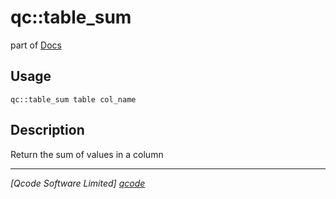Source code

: qc::table_sum
=============

part of [Docs](.)

Usage
-----
`qc::table_sum table col_name`

Description
-----------
Return the sum of values in a column

----------------------------------
*[Qcode Software Limited] [qcode]*

[qcode]: http://www.qcode.co.uk "Qcode Software"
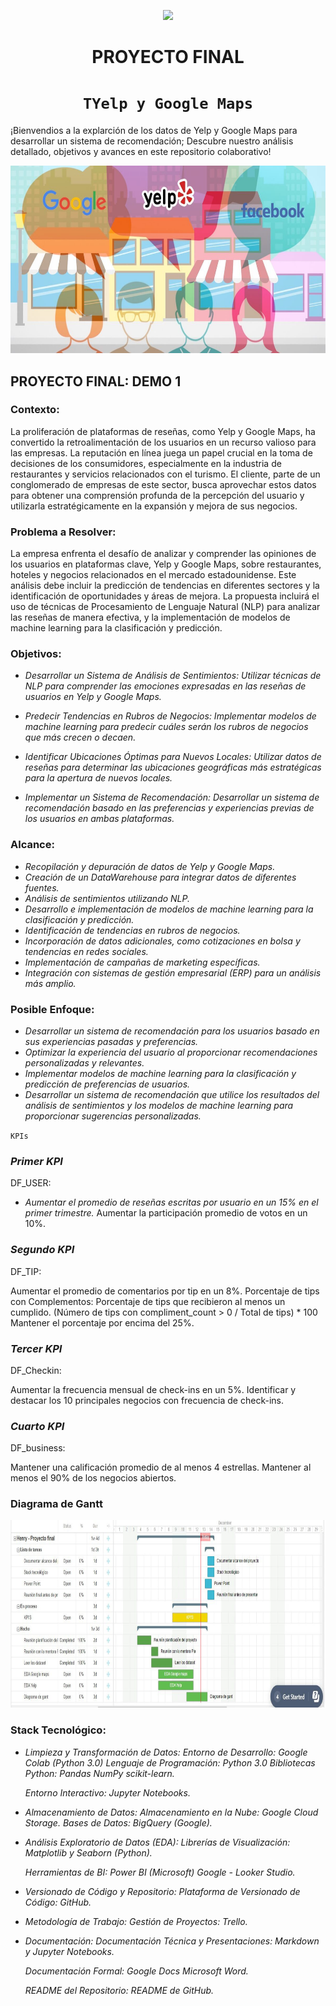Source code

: <p align='center'>
<img src ="https://d31uz8lwfmyn8g.cloudfront.net/Assets/logo-henry-white-lg.png">
<p>

<h1 align='center'>
 <b>PROYECTO FINAL</b>
</h1>

# <h1 align="center">**`TYelp y Google Maps`**</h1>

¡Bienvendios a la explarción de los datos de Yelp y Google Maps para desarrollar un sistema de recomendación;
	Descubre nuestro análisis detallado, objetivos y avances en este repositorio colaborativo!
<p align='center'>
<img src="assets\imgGY.jpg"  height=300>
<p>

## PROYECTO FINAL: DEMO 1 

### **Contexto:**

La proliferación de plataformas de reseñas, como Yelp y Google Maps, ha convertido la retroalimentación de los usuarios en un recurso valioso para las empresas. La reputación en línea juega un papel crucial en la toma de decisiones de los consumidores, especialmente en la industria de restaurantes y servicios relacionados con el turismo. El cliente, parte de un conglomerado de empresas de este sector, busca aprovechar estos datos para obtener una comprensión profunda de la percepción del usuario y utilizarla estratégicamente en la expansión y mejora de sus negocios.

### **Problema a Resolver:**

La empresa enfrenta el desafío de analizar y comprender las opiniones de los usuarios en plataformas clave, Yelp y Google Maps, sobre restaurantes, hoteles y negocios relacionados en el mercado estadounidense. Este análisis debe incluir la predicción de tendencias en diferentes sectores y la identificación de oportunidades y áreas de mejora.
La propuesta incluirá el uso de técnicas de Procesamiento de Lenguaje Natural (NLP) para analizar las reseñas de manera efectiva, y la implementación de modelos de machine learning para la clasificación y predicción.

### **Objetivos:**

- *Desarrollar un Sistema de Análisis de Sentimientos:
Utilizar técnicas de NLP para comprender las emociones expresadas en las reseñas de usuarios en Yelp y Google Maps.*

- *Predecir Tendencias en Rubros de Negocios:
Implementar modelos de machine learning para predecir cuáles serán los rubros de negocios que más crecen o decaen.*

- *Identificar Ubicaciones Óptimas para Nuevos Locales:
Utilizar datos de reseñas para determinar las ubicaciones geográficas más estratégicas para la apertura de nuevos locales.*

- *Implementar un Sistema de Recomendación:
Desarrollar un sistema de recomendación basado en las preferencias y experiencias previas de los usuarios en ambas plataformas.*

### **Alcance:**

- *Recopilación y depuración de datos de Yelp y Google Maps.*
- *Creación de un DataWarehouse para integrar datos de diferentes fuentes.*
- *Análisis de sentimientos utilizando NLP.*
- *Desarrollo e implementación de modelos de machine learning para la clasificación y predicción.*
- *Identificación de tendencias en rubros de negocios.*
- *Incorporación de datos adicionales, como cotizaciones en bolsa y tendencias en redes sociales.*
- *Implementación de campañas de marketing específicas.*
- *Integración con sistemas de gestión empresarial (ERP) para un análisis más amplio.*


### **Posible Enfoque:**

- *Desarrollar un sistema de recomendación para los usuarios basado en sus experiencias pasadas y preferencias.*
- *Optimizar la experiencia del usuario al proporcionar recomendaciones personalizadas y relevantes.*
- *Implementar modelos de machine learning para la clasificación y predicción de preferencias de usuarios.*
- *Desarrollar un sistema de recomendación que utilice los resultados del análisis de sentimientos y los modelos de machine learning para proporcionar sugerencias personalizadas.*

`KPIs`
### _**Primer KPI**_
DF_USER:
- *Aumentar el promedio de reseñas escritas por usuario en un 15% en el primer trimestre.*
Aumentar la participación promedio de votos en un 10%.

### _**Segundo KPI**_
DF_TIP:

Aumentar el promedio de comentarios por tip en un 8%.
Porcentaje de tips con Complementos:
Porcentaje de tips que recibieron al menos un cumplido.
(Número de tips con compliment_count > 0 / Total de tips) * 100
Mantener el porcentaje por encima del 25%.
### _**Tercer KPI**_
DF_Checkin:

Aumentar la frecuencia mensual de check-ins en un 5%.
Identificar y destacar los 10 principales negocios con frecuencia de check-ins.

### _**Cuarto KPI**_
DF_business:

Mantener una calificación promedio de al menos 4 estrellas.
Mantener al menos el 90% de los negocios abiertos.

### **Diagrama de Gantt**
<p align='center'>
<img src="assets\diagramaGantt.jpeg"  height=300>
<p>
	
### **Stack Tecnológico:**
- *Limpieza y Transformación de Datos:
Entorno de Desarrollo:
Google Colab (Python 3.0)
Lenguaje de Programación:
Python 3.0
Bibliotecas Python:
Pandas
NumPy
scikit-learn.*

  *Entorno Interactivo:
Jupyter Notebooks.*
- *Almacenamiento de Datos:
Almacenamiento en la Nube:
Google Cloud Storage.*
 *Bases de Datos:
  BigQuery (Google).*

- *Análisis Exploratorio de Datos (EDA):
Librerías de Visualización:
Matplotlib y Seaborn (Python).*

   *Herramientas de BI:
Power BI (Microsoft)
Google - Looker Studio.*

- *Versionado de Código y Repositorio:
Plataforma de Versionado de Código:
GitHub.*

- *Metodología de Trabajo:
Gestión de Proyectos:
Trello.*

- *Documentación:
Documentación Técnica y Presentaciones:
Markdown y Jupyter Notebooks.*

  *Documentación Formal:
Google Docs
Microsoft Word.*

  *README del Repositorio:
README de GitHub.*
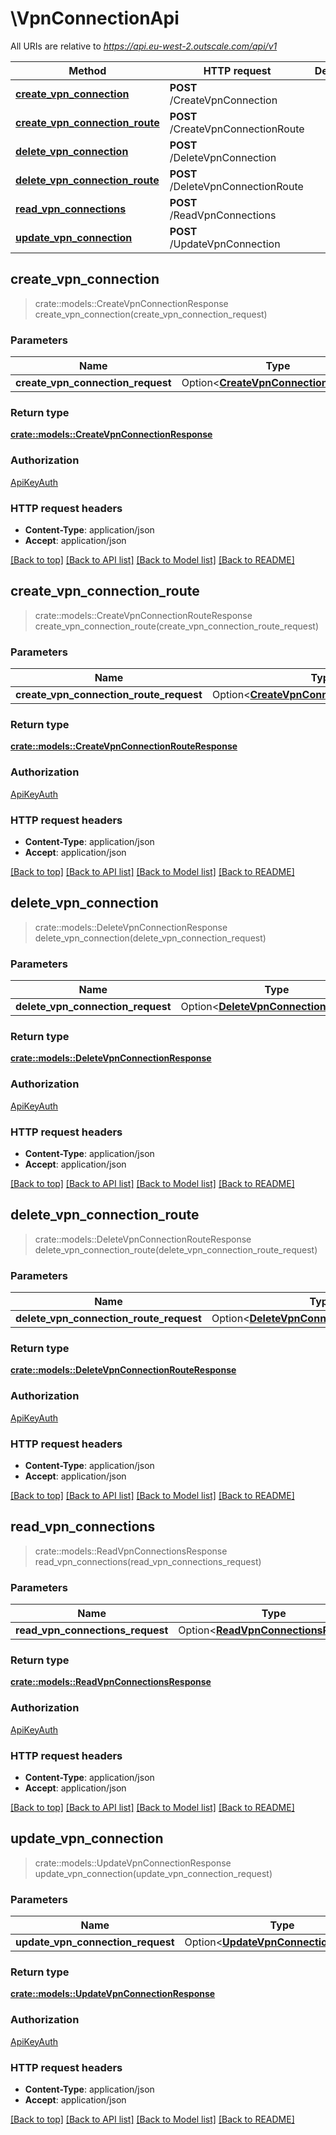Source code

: # \VpnConnectionApi

All URIs are relative to *https://api.eu-west-2.outscale.com/api/v1*

Method | HTTP request | Description
------------- | ------------- | -------------
[**create_vpn_connection**](VpnConnectionApi.md#create_vpn_connection) | **POST** /CreateVpnConnection | 
[**create_vpn_connection_route**](VpnConnectionApi.md#create_vpn_connection_route) | **POST** /CreateVpnConnectionRoute | 
[**delete_vpn_connection**](VpnConnectionApi.md#delete_vpn_connection) | **POST** /DeleteVpnConnection | 
[**delete_vpn_connection_route**](VpnConnectionApi.md#delete_vpn_connection_route) | **POST** /DeleteVpnConnectionRoute | 
[**read_vpn_connections**](VpnConnectionApi.md#read_vpn_connections) | **POST** /ReadVpnConnections | 
[**update_vpn_connection**](VpnConnectionApi.md#update_vpn_connection) | **POST** /UpdateVpnConnection | 



## create_vpn_connection

> crate::models::CreateVpnConnectionResponse create_vpn_connection(create_vpn_connection_request)


### Parameters


Name | Type | Description  | Required | Notes
------------- | ------------- | ------------- | ------------- | -------------
**create_vpn_connection_request** | Option<[**CreateVpnConnectionRequest**](CreateVpnConnectionRequest.md)> |  |  |

### Return type

[**crate::models::CreateVpnConnectionResponse**](CreateVpnConnectionResponse.md)

### Authorization

[ApiKeyAuth](../README.md#ApiKeyAuth)

### HTTP request headers

- **Content-Type**: application/json
- **Accept**: application/json

[[Back to top]](#) [[Back to API list]](../README.md#documentation-for-api-endpoints) [[Back to Model list]](../README.md#documentation-for-models) [[Back to README]](../README.md)


## create_vpn_connection_route

> crate::models::CreateVpnConnectionRouteResponse create_vpn_connection_route(create_vpn_connection_route_request)


### Parameters


Name | Type | Description  | Required | Notes
------------- | ------------- | ------------- | ------------- | -------------
**create_vpn_connection_route_request** | Option<[**CreateVpnConnectionRouteRequest**](CreateVpnConnectionRouteRequest.md)> |  |  |

### Return type

[**crate::models::CreateVpnConnectionRouteResponse**](CreateVpnConnectionRouteResponse.md)

### Authorization

[ApiKeyAuth](../README.md#ApiKeyAuth)

### HTTP request headers

- **Content-Type**: application/json
- **Accept**: application/json

[[Back to top]](#) [[Back to API list]](../README.md#documentation-for-api-endpoints) [[Back to Model list]](../README.md#documentation-for-models) [[Back to README]](../README.md)


## delete_vpn_connection

> crate::models::DeleteVpnConnectionResponse delete_vpn_connection(delete_vpn_connection_request)


### Parameters


Name | Type | Description  | Required | Notes
------------- | ------------- | ------------- | ------------- | -------------
**delete_vpn_connection_request** | Option<[**DeleteVpnConnectionRequest**](DeleteVpnConnectionRequest.md)> |  |  |

### Return type

[**crate::models::DeleteVpnConnectionResponse**](DeleteVpnConnectionResponse.md)

### Authorization

[ApiKeyAuth](../README.md#ApiKeyAuth)

### HTTP request headers

- **Content-Type**: application/json
- **Accept**: application/json

[[Back to top]](#) [[Back to API list]](../README.md#documentation-for-api-endpoints) [[Back to Model list]](../README.md#documentation-for-models) [[Back to README]](../README.md)


## delete_vpn_connection_route

> crate::models::DeleteVpnConnectionRouteResponse delete_vpn_connection_route(delete_vpn_connection_route_request)


### Parameters


Name | Type | Description  | Required | Notes
------------- | ------------- | ------------- | ------------- | -------------
**delete_vpn_connection_route_request** | Option<[**DeleteVpnConnectionRouteRequest**](DeleteVpnConnectionRouteRequest.md)> |  |  |

### Return type

[**crate::models::DeleteVpnConnectionRouteResponse**](DeleteVpnConnectionRouteResponse.md)

### Authorization

[ApiKeyAuth](../README.md#ApiKeyAuth)

### HTTP request headers

- **Content-Type**: application/json
- **Accept**: application/json

[[Back to top]](#) [[Back to API list]](../README.md#documentation-for-api-endpoints) [[Back to Model list]](../README.md#documentation-for-models) [[Back to README]](../README.md)


## read_vpn_connections

> crate::models::ReadVpnConnectionsResponse read_vpn_connections(read_vpn_connections_request)


### Parameters


Name | Type | Description  | Required | Notes
------------- | ------------- | ------------- | ------------- | -------------
**read_vpn_connections_request** | Option<[**ReadVpnConnectionsRequest**](ReadVpnConnectionsRequest.md)> |  |  |

### Return type

[**crate::models::ReadVpnConnectionsResponse**](ReadVpnConnectionsResponse.md)

### Authorization

[ApiKeyAuth](../README.md#ApiKeyAuth)

### HTTP request headers

- **Content-Type**: application/json
- **Accept**: application/json

[[Back to top]](#) [[Back to API list]](../README.md#documentation-for-api-endpoints) [[Back to Model list]](../README.md#documentation-for-models) [[Back to README]](../README.md)


## update_vpn_connection

> crate::models::UpdateVpnConnectionResponse update_vpn_connection(update_vpn_connection_request)


### Parameters


Name | Type | Description  | Required | Notes
------------- | ------------- | ------------- | ------------- | -------------
**update_vpn_connection_request** | Option<[**UpdateVpnConnectionRequest**](UpdateVpnConnectionRequest.md)> |  |  |

### Return type

[**crate::models::UpdateVpnConnectionResponse**](UpdateVpnConnectionResponse.md)

### Authorization

[ApiKeyAuth](../README.md#ApiKeyAuth)

### HTTP request headers

- **Content-Type**: application/json
- **Accept**: application/json

[[Back to top]](#) [[Back to API list]](../README.md#documentation-for-api-endpoints) [[Back to Model list]](../README.md#documentation-for-models) [[Back to README]](../README.md)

TASK DIRECTIONS => Return only the lines of the records in which the string "personalizadas" appears.

PROBLEM SOLUTION =>
- *Optimizar la experiencia del usuario al proporcionar recomendaciones personalizadas y relevantes.*
- *Desarrollar un sistema de recomendación que utilice los resultados del análisis de sentimientos y los modelos de machine learning para proporcionar sugerencias personalizadas.*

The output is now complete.